Morale on the allotments was lower than a snake’s belly this morning. Mud does that to you and we gravelled in a grudging way, knowing that we face a week of similar conditions. Anyone passing the gates might conclude at first sight that highly motivated codgers were defying the elements with a song in their hearts. But things are not always what they seem!
On the national stage that is being amply illustrated this morning. The left-wing papers are talking of Clegg’s fury and his intention to rebuild our ties with Europe. Their more numerous right-wing peers point out that Clegg initially supported Cameron’s veto, an act that paves the way to a better tomorrow. The odds are that both views are wide of the mark, certain it is that the chance of Clegg surviving to rebuild anything is akin to my opening for England in the forthcoming Test series against Pakistan.
But the greatest veneer of deception surely covers this morning’s headlines about the supposed breakthrough in Durban in the governmental talks about climate change. At first glance it sounds marvellous news, at last world leaders are going to actually do something about carbon emissions which every bit of evidence suggests are causing a potential Armegeddon to build up as the icecaps melt, the rain forests come down and the big polluters, America, China and India, continue to belch out more and more destructive emissions.
On the face of it the last minute agreement reached in Durban merits the ecstatic headlines. But it isn’t what it seems. The world’s leaders have merely agreed to write a comprehensive global agreement to reduce greenhouse gas emissions, covering developed and developing countries, to come into force in 2020. The next phase of negotiations covers “a protocol, a legal instrument or an agreed outcome with legal force”, so the amount of wriggle room left is considerable.
Even if a real deal emerges there will still be a long way to go for Durban didn’t so much as discuss how far and how fast countries must cut their emissions.
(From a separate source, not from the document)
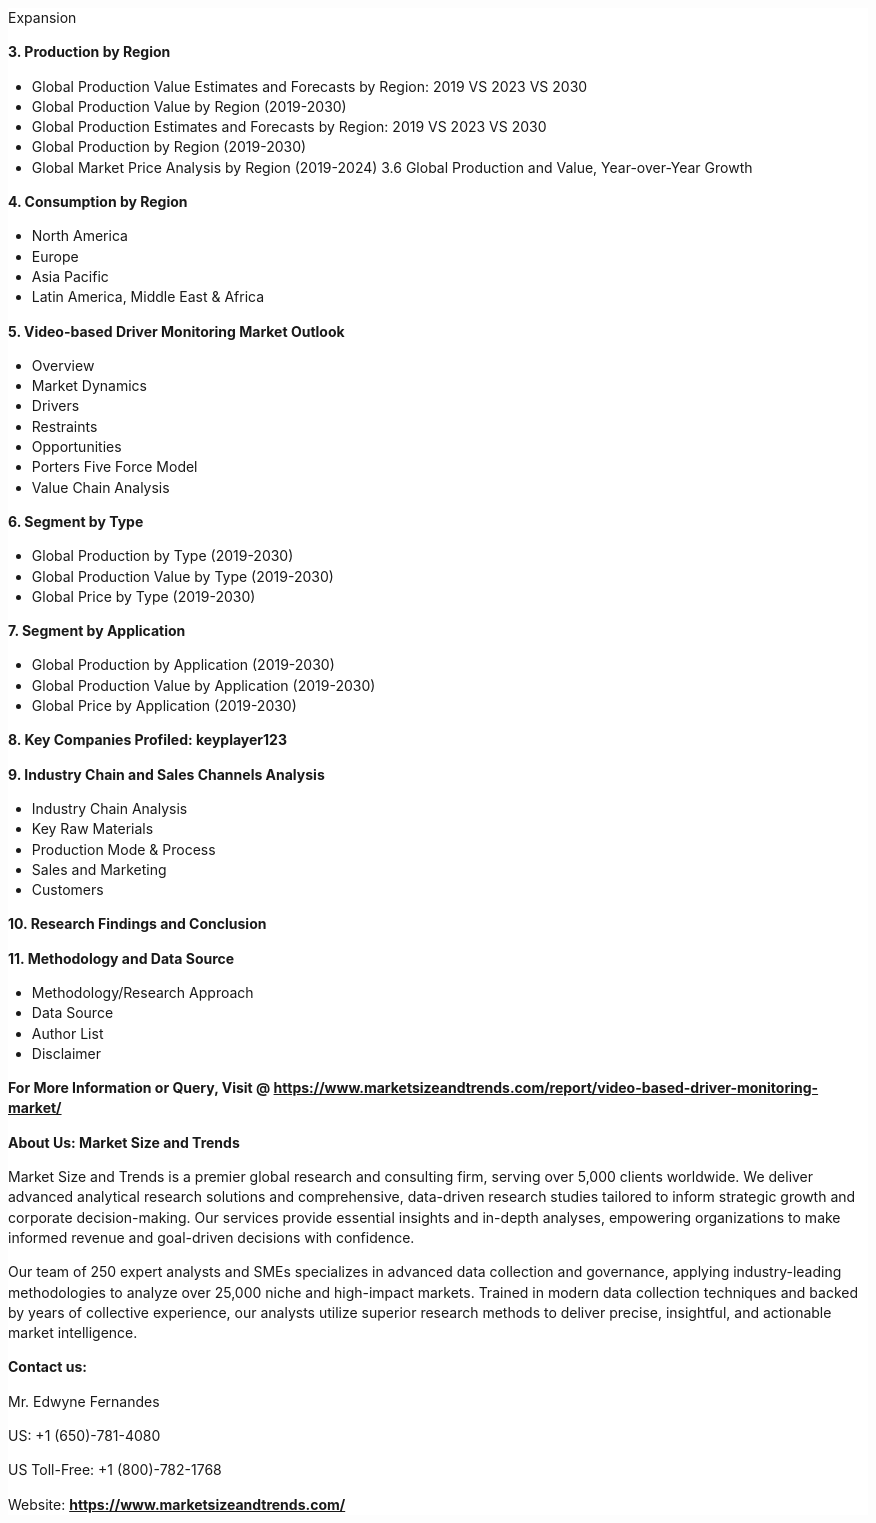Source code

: Expansion</li></ul><p><strong>3. Production by Region</strong></p><ul><li>Global Production Value Estimates and Forecasts by Region: 2019 VS 2023 VS 2030</li><li>Global Production Value by Region (2019-2030)</li><li>Global Production Estimates and Forecasts by Region: 2019 VS 2023 VS 2030</li><li>Global Production by Region (2019-2030)</li><li>Global Market Price Analysis by Region (2019-2024) 3.6 Global Production and Value, Year-over-Year Growth</li></ul><p><strong>4. Consumption by Region</strong></p><ul><li>North America</li><li>Europe</li><li>Asia Pacific</li><li>Latin America, Middle East &amp; Africa</li></ul><p><strong>5. Video-based Driver Monitoring Market Outlook</strong></p><ul><li>Overview</li><li>Market Dynamics</li><li>Drivers</li><li>Restraints</li><li>Opportunities</li><li>Porters Five Force Model</li><li>Value Chain Analysis&nbsp;</li></ul><p><strong>6. Segment by Type</strong></p><ul><li>Global Production by Type (2019-2030)</li><li>Global Production Value by Type (2019-2030)</li><li>Global Price by Type (2019-2030)</li></ul><p><strong>7. Segment by Application</strong></p><ul><li>Global Production by Application (2019-2030)</li><li>Global Production Value by Application (2019-2030)</li><li>Global Price by Application (2019-2030)</li></ul><p><strong>8. Key Companies Profiled: keyplayer123</strong></p><p><strong>9. Industry Chain and Sales Channels Analysis</strong></p><ul><li>Industry Chain Analysis</li><li>Key Raw Materials</li><li>Production Mode &amp; Process</li><li>Sales and Marketing</li><li>Customers</li></ul><p><strong>10. Research Findings and Conclusion</strong></p><p><strong>11. Methodology and Data Source</strong></p><ul><li>Methodology/Research Approach</li><li>Data Source</li><li>Author List</li><li>Disclaimer</li></ul></p><p><strong>For More Information or Query, Visit @ <a href="https://www.marketsizeandtrends.com/report/video-based-driver-monitoring-market/">https://www.marketsizeandtrends.com/report/video-based-driver-monitoring-market/</a></strong></p><p><strong>About Us: Market Size and Trends</strong></p><p>Market Size and Trends is a premier global research and consulting firm, serving over 5,000 clients worldwide. We deliver advanced analytical research solutions and comprehensive, data-driven research studies tailored to inform strategic growth and corporate decision-making. Our services provide essential insights and in-depth analyses, empowering organizations to make informed revenue and goal-driven decisions with confidence.</p><p>Our team of 250 expert analysts and SMEs specializes in advanced data collection and governance, applying industry-leading methodologies to analyze over 25,000 niche and high-impact markets. Trained in modern data collection techniques and backed by years of collective experience, our analysts utilize superior research methods to deliver precise, insightful, and actionable market intelligence.</p><p><strong>Contact us:</strong></p><p>Mr. Edwyne Fernandes</p><p>US: +1 (650)-781-4080</p><p>US Toll-Free: +1 (800)-782-1768</p><p>Website: <strong><a href="https://www.marketsizeandtrends.com/">https://www.marketsizeandtrends.com/</a></strong></p>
Considering that emissions have risen 50% in the past 20 years and that with every further increase we have less and less chance of keeping global temperatures to within a further 2C, it is hard to confidently cast aside the latest warnings from scientists about climate change becoming “catastrophic and irreversible”.
Governments will now begin negotiations on what the new climate agreement should look like. We are told that the outcome must be wrapped up in 2015 with a legal document ready to be signed. Governments will then have 5 years in which to ratify it. Whether that will happen in the case of the “big three polluters” is open to doubt, given the possible effects on their economies. Right across the world powerful national and vested interests are involved and many refuse to believe the evidence, in the way that someone with a fear of dentistry ignores a decayed tooth right up the moment when it is too late to save it.
I apologise for being negative and sincerely hope that some good comes out of the Durban talks which at least have produced an intention to consider action. But it helps no one to pretend that suddenly the world’s leaders have come to their senses and, hey presto, the planet is saved.
Nothing so far has countered the scientific forecasts that a large part of the low-lying areas of the world will be under water within three or four decades. So I guess that the news that ‘Little Mix’ have won the X Factor isn’t that important in the great scheme of things.
There are of course many who advocate just waiting to see what happens but that sounds dangerous. It reminds me of the story of a London cabbie who was driving a Bishop and, as cabbies tend to do, launched into a tirade. He said that the ‘Bish’ would look mighty silly if, having denied himself the joy of sinning, found upon dying that there was nothing more. Ah, said the Bishop, but not half as silly as you will if you find that there is.
Some say never believe what you read in the newspapers. I say things are seldom what they seem. Same thing really!